== Selected excerpt ==
· · · · ·

With 40 Mm circumference and 300 Mm/s light speed in vacuum you have as a physical limit latency below 70 ms from opposite places in the world.
2 replies →
Even if you fix where the backend is & use something like Edge workers around the world, you still run into the issue of where the database is hosted. Making all the work useless. Any useful endpoint is going to change some state like the timesheet app.
I've used your ping data before, it was useful to know where to place my servers, and how nice of you to publish a dump as well! If I can wish for mor data: a min-median-max client latencies for all those servers would be swell, but I can see that you might not want to publish the results of that maybe on per month basis? Just a couple of thousand packets every hour should be enough: tcpdump -w stats.pcap -c5000 "tcp[tcpflags] & (tcp-syn|tcp-ack) != 0"
I'm curious if you have a theory or explanation as to why some pings appear to be asymmetric. For example for the following cities, it seems West->East is often faster than East->West:
Seems like those numbers are likely all within a margin of error. If you hover over the times in the table, it also gives you min and max values, which are often +/- 2ms or so.

· · · · ·

== Data section ==
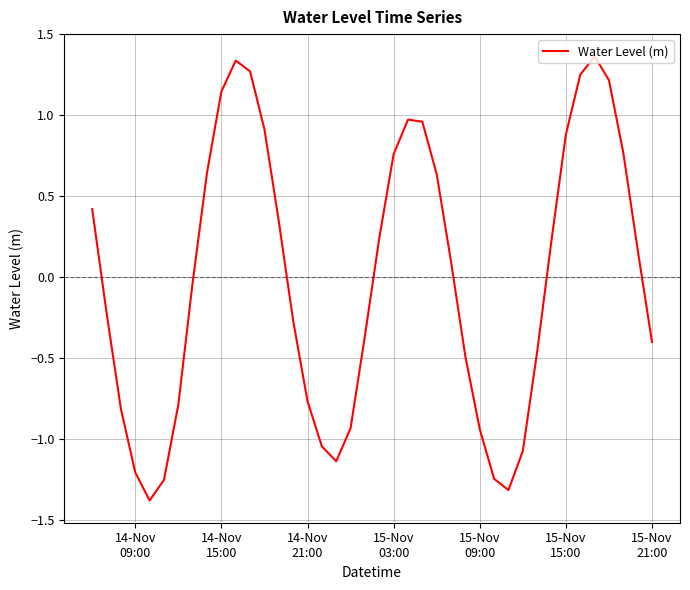

What is the minimum value shown in the chart?

-1.4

· · · · ·

== What is expected ==
Can you give the ping latency excerpt again, from "2 replies →" through "the timesheet app.", inclusive, substituting "data store" for "database"?

== Solved exercise ==
2 replies →
Even if you fix where the backend is & use something like Edge workers around the world, you still run into the issue of where the data store is hosted. Making all the work useless. Any useful endpoint is going to change some state like the timesheet app.